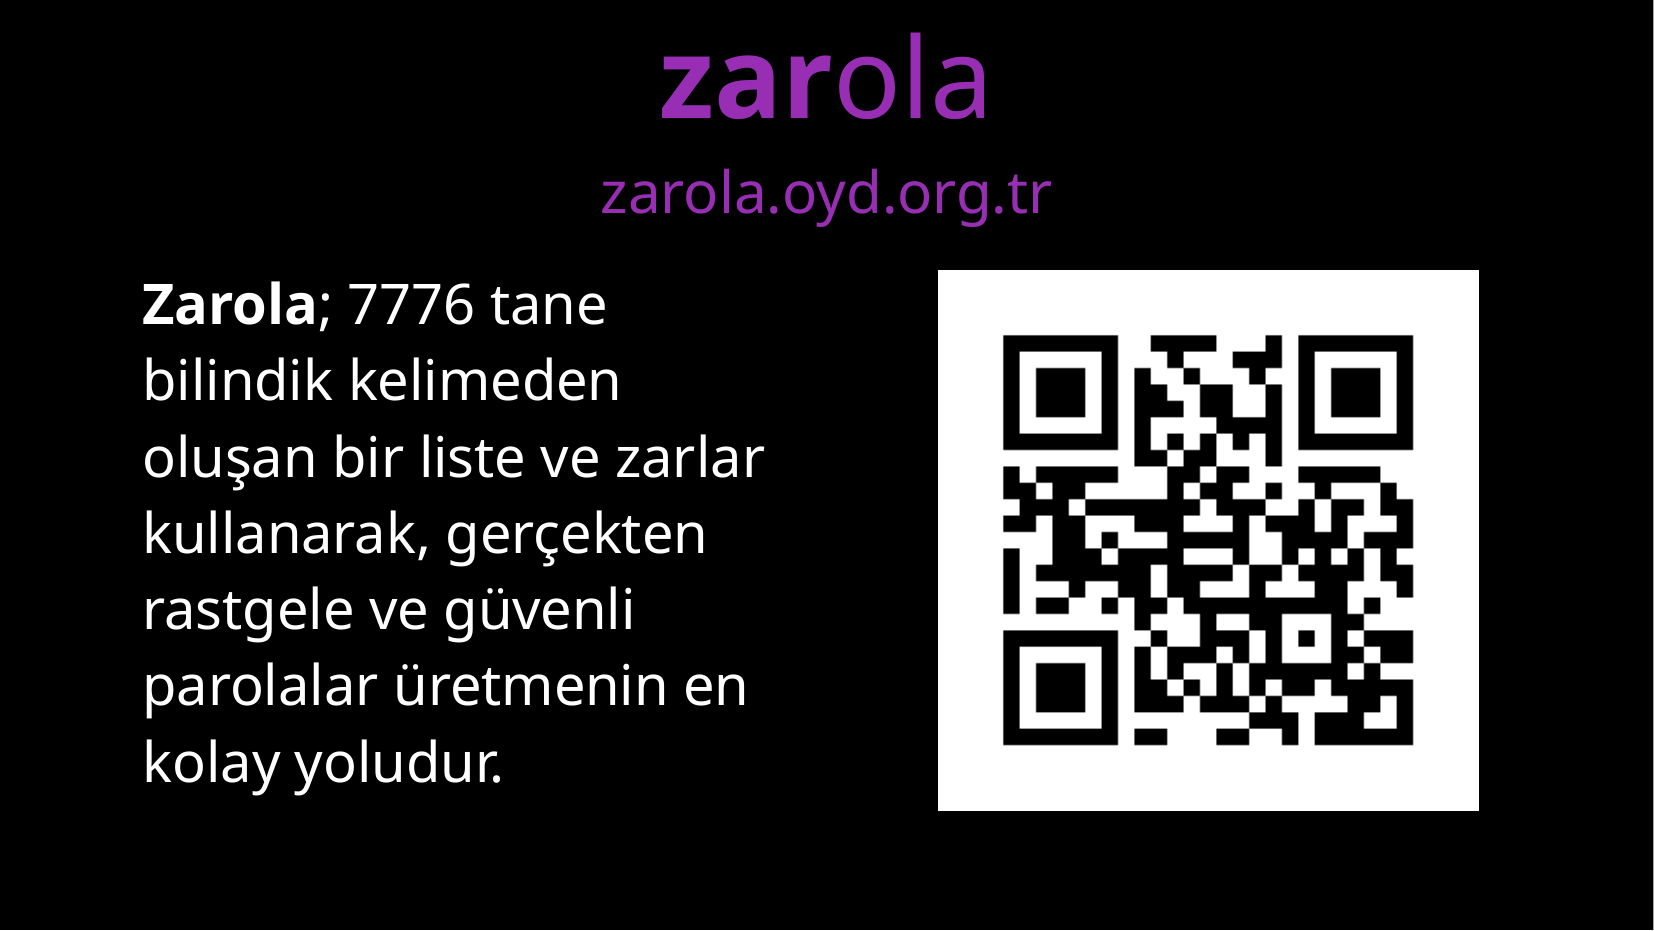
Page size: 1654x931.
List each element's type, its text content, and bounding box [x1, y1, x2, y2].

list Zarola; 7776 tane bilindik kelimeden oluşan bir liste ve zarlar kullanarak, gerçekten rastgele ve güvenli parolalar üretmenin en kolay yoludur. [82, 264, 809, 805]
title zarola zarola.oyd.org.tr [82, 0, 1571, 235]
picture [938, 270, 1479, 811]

==========

What is required: Please pull out every line of the items above that contains the string "bounding". Case counts.

Output for this exercise:
List each element's type, its text content, and bounding box [x1, y1, x2, y2].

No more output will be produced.